*** Block opens ***

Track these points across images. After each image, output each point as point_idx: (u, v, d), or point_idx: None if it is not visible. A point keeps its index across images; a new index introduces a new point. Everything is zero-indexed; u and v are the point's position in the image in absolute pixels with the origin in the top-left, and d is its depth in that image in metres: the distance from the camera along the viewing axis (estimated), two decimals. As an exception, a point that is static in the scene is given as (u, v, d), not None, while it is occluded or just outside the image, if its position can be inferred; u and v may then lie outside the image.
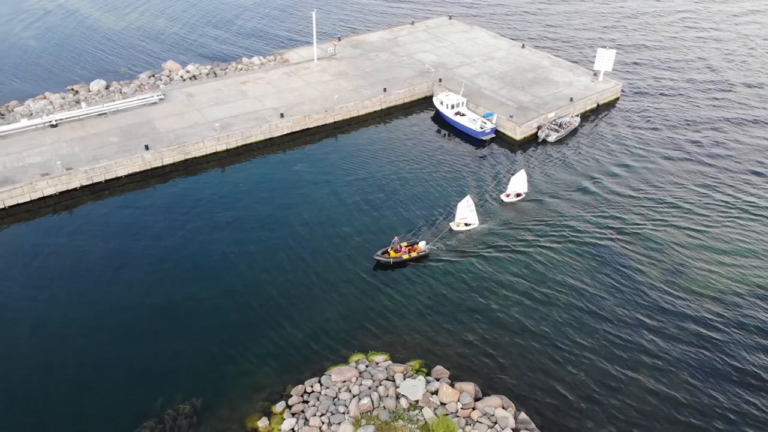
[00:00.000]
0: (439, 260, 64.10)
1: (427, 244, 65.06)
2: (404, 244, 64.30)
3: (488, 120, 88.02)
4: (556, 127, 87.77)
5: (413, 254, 63.64)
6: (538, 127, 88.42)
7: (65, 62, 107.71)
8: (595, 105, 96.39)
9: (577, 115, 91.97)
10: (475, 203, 68.83)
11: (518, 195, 73.34)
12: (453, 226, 68.10)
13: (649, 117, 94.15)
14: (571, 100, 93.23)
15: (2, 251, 64.75)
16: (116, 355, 53.13)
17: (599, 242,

*** Block closes ***

> [Task to carry out]
Give the entries above again word for word, without any pictures.

> [Solution to the problem]
Track these points across images. After each image, output each point as point_idx: (u, v, d), or point_idx: None if it is not visible. A point keeps its index across images; a new index introduces a new point. Everything is zero-indexed; u and v are the point's position in the image in absolute pixels with the origin in the top-left, and d is its depth in that image in metres: the distance from the camera along the viewing axis (estimated), two decimals. As an exception, a point that is static in the scene is given as (u, v, d), not None, while it is occluded or just outside the image, if its position can be inferred; u and v may then lie outside the image.
[00:00.000]
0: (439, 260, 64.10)
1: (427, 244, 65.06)
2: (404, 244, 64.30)
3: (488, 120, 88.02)
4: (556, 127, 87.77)
5: (413, 254, 63.64)
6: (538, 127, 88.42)
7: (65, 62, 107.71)
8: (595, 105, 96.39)
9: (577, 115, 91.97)
10: (475, 203, 68.83)
11: (518, 195, 73.34)
12: (453, 226, 68.10)
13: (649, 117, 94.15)
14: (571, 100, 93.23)
15: (2, 251, 64.75)
16: (116, 355, 53.13)
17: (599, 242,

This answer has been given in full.